Crackpot or not, Paul is now in a commanding congressional position to influence the debate about the role of government in the economy. Up until the recent midterm election he had been kept far away from any leadership role by his Republican colleagues since they too considered him to be too far out. But now with 40 or so new members of Congress entering with the essential political support of the Tea Party (son Rand very much included), they have thrown him this bone--this subcommittee chairmanship.

I can guarantee that he will make the most of it, in large part since he self-confessedly admits that he still has presidential ambitions. (He says it is 50-50 that he will run, which in politician-speak makes it a certainty.) Among other things we can look forward to endless oversight hearings of the Fed and shrill demands for a forensic audit of its past actions. Coming from someone else, this would be fair game, maybe even wise; but coming from Ron Paul, who already has his mind made up about the future of the Fed (and as a consequence of our economy), it is a cable-news-C-Span disaster in waiting. Good theater but dangerous policy making.

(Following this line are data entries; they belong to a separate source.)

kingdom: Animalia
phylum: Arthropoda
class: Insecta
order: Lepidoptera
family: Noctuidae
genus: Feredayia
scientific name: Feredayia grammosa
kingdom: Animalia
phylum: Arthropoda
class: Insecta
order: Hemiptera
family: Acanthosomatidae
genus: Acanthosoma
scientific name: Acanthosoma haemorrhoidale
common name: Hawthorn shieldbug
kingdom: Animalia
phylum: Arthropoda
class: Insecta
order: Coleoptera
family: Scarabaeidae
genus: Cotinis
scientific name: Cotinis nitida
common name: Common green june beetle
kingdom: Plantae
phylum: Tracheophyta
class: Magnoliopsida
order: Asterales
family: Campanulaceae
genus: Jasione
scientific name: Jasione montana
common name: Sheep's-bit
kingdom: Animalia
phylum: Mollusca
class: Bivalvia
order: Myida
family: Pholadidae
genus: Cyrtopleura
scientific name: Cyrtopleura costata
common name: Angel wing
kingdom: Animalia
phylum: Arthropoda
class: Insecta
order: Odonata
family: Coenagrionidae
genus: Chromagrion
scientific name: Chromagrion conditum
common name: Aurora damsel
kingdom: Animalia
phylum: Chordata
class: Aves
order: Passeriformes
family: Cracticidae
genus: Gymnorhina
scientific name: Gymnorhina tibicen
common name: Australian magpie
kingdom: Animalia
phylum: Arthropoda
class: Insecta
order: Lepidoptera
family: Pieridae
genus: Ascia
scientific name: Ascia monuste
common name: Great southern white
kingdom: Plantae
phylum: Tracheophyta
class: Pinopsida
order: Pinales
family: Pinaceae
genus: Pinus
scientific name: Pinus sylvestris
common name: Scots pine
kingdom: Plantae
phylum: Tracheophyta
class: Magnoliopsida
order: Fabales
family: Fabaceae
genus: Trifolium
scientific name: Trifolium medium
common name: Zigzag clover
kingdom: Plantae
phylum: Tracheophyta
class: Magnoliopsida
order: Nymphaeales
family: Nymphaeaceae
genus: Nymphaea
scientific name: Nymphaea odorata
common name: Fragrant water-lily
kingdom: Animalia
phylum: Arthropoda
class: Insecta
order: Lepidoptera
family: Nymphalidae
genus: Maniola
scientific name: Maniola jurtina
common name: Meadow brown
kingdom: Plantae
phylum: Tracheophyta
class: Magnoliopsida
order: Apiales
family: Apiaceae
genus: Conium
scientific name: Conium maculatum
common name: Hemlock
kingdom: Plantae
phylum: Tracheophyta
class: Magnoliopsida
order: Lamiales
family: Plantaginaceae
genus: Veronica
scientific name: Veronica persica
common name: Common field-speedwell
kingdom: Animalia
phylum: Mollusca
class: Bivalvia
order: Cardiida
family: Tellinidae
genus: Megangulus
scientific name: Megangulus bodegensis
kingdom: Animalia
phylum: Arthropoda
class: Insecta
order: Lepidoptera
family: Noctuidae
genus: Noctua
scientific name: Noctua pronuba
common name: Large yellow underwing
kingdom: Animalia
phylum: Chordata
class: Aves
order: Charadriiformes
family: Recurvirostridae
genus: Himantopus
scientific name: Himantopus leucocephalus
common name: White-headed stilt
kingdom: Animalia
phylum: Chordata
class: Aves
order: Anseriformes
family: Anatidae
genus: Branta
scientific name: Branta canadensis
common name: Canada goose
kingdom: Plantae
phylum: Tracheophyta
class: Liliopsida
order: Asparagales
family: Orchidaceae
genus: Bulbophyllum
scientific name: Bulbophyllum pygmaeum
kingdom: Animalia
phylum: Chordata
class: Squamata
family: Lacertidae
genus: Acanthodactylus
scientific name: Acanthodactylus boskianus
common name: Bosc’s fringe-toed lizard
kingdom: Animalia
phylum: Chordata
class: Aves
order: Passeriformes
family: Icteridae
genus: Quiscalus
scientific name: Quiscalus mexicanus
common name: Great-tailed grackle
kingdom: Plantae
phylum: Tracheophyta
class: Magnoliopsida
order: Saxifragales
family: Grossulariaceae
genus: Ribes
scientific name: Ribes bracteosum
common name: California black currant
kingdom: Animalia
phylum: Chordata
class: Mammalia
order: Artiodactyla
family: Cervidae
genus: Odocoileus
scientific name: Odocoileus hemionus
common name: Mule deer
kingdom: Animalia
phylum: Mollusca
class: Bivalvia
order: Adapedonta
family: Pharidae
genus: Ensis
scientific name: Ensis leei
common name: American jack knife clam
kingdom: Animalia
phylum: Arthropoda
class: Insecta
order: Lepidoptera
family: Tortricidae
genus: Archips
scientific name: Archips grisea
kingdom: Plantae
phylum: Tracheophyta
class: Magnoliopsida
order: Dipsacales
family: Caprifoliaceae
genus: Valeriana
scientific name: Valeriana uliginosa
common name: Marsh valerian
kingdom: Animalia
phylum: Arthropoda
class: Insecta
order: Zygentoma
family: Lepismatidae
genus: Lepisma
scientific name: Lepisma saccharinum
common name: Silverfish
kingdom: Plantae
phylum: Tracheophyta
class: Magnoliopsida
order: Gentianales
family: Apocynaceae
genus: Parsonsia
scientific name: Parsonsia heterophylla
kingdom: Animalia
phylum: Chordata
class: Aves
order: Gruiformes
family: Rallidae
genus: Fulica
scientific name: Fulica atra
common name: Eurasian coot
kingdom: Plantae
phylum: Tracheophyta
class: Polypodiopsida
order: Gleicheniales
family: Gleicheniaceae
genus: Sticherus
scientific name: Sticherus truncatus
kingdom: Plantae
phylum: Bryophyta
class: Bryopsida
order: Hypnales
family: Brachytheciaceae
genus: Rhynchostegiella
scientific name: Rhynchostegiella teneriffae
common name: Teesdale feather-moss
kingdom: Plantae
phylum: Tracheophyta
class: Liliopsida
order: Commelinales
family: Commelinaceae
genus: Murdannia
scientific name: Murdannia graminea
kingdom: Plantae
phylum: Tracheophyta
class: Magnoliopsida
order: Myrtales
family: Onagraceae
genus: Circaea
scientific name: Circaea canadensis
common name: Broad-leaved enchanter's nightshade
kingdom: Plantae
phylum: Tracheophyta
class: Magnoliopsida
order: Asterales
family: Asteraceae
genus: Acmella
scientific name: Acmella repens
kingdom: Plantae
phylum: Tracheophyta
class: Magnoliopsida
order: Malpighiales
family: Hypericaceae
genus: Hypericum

The New York Times reports that when son Rand comes to Washington he will be rooming with his father. (Linked below.) Congressman Ron says this is fine with him as long as Rand doesn't expect him to do the cooking, though there is already thought among Tea Party folks that a good team in 2012 to run against Obama and Biden would be Paul-Paul. I hope that Ron will squelch these rumors, come to his senses, and make dinner for his son, who looks to me like he could use a good meal.